The rest of the afternoon was quite uneventful. I went out at about 3pm to talk to a pawn broker about my treasure. He said that he suspected the diamonds of being genetically modified and as such he was ethically opposed to having anything to do with them as he didn’t want his kids growing up in a world that had been devastated by his generation’s wanton neglect and abuse. I told him that was fine and gave him a fantastic sob story about how I’d lost my dragon that morning and how no one at work was nice enough to give me the bus fare home. He took the diamonds in the end in return for a piggy back home. I made him go twice round the park at a brisk trot just to get my money’s worth. I think he stepped in poo at one point. It was only after I got home that I realised my dragon was still chained up outside work. But I’m sure he’ll be ok. I think they eat grass.
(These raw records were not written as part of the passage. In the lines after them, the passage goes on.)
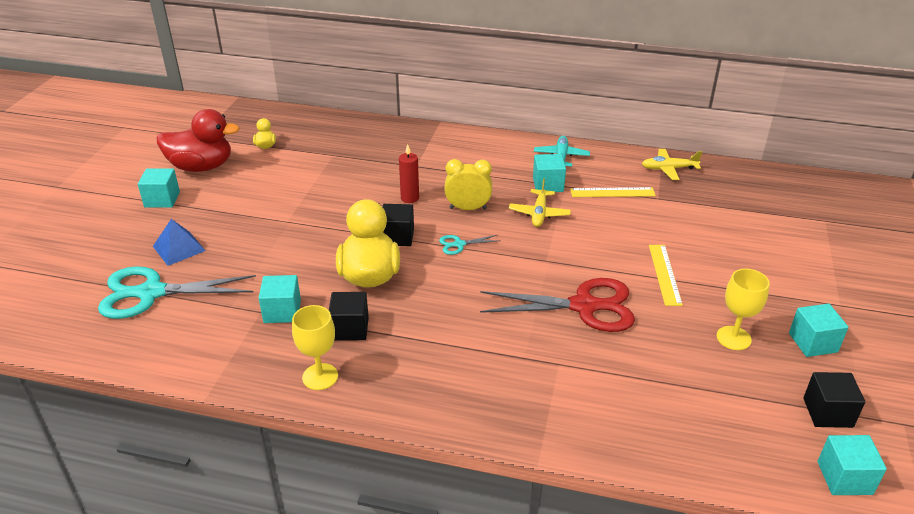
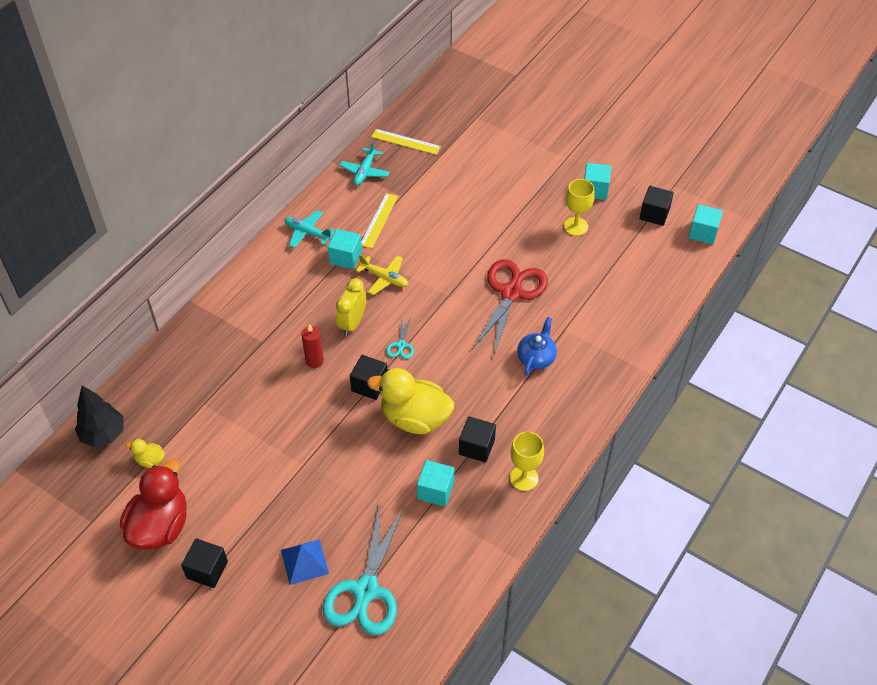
camera: 70 degrees left, 15 degrees up
turquoise cube [138,168,180,208] -> black cube [181,538,228,588]
yellow plane [642,149,702,180] -> turquoise plane [339,141,390,186]
yellow ruler [649,245,683,306] -> yellow ruler moved to [371,129,441,155]
none -> black tree [75,385,124,447]
none -> blue teapot [517,317,557,376]

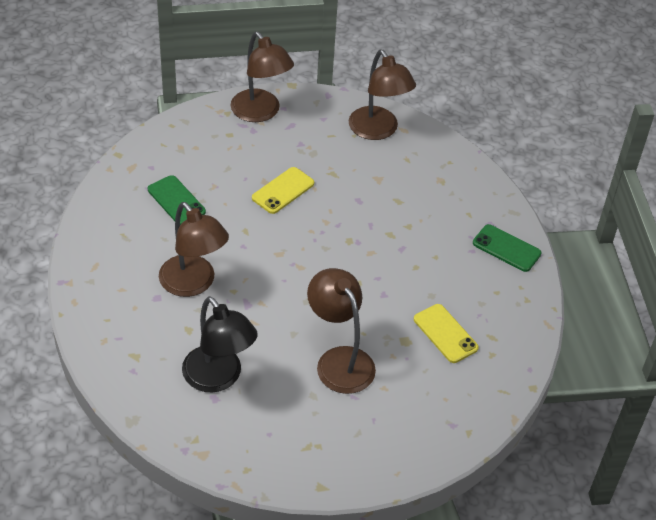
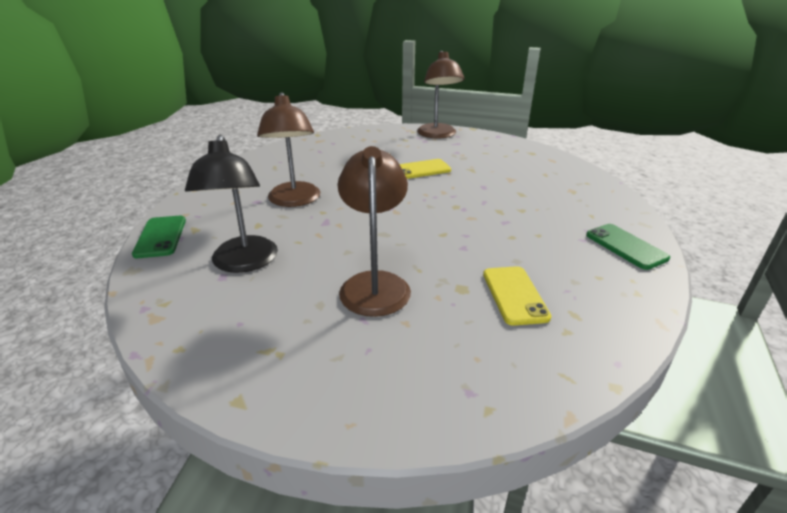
camera: 30 degrees right, 15 degrees down
green phone [148,175,206,225] -> green phone moved to [132,216,186,258]
brown lamp [349,50,416,140] -> none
Tomorrow is my evening shift so I’m going into town in the morning to see what the exchange rate is like on gold bars to Euros. If it’s rubbish then I might wait a while, but I’ve decided that I’m going to go to Belgium to buy a waffle and come back through the Channel Tunnel and try to look French. After that I’m thinking about constructing a large perspex dome over the top of Braunstone and then turning the place into a big cattery. But a cattery for dogs. And rabbits. Which means that I’ll need to hire someone to look after the rabbits as I’ve never had one and can’t be trusted.
Oh, and last night I dreamed that I was engaged in a romantic entanglement with Steven Fry. It was terribly civilised.